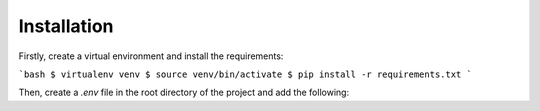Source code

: Installation
============

Firstly, create a virtual environment and install the requirements:

```bash
$ virtualenv venv
$ source venv/bin/activate
$ pip install -r requirements.txt
```

Then, create a `.env` file in the root directory of the project and add the following:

____

- **WORK REQUIRED**: Keep the pictures out and print all the records exactly as they are.

- **WRITTEN ANSWER**:
Source code

: Installation
============

Firstly, create a virtual environment and install the requirements:

```bash
$ virtualenv venv
$ source venv/bin/activate
$ pip install -r requirements.txt
```

Then, create a `.env` file in the root directory of the project and add the following:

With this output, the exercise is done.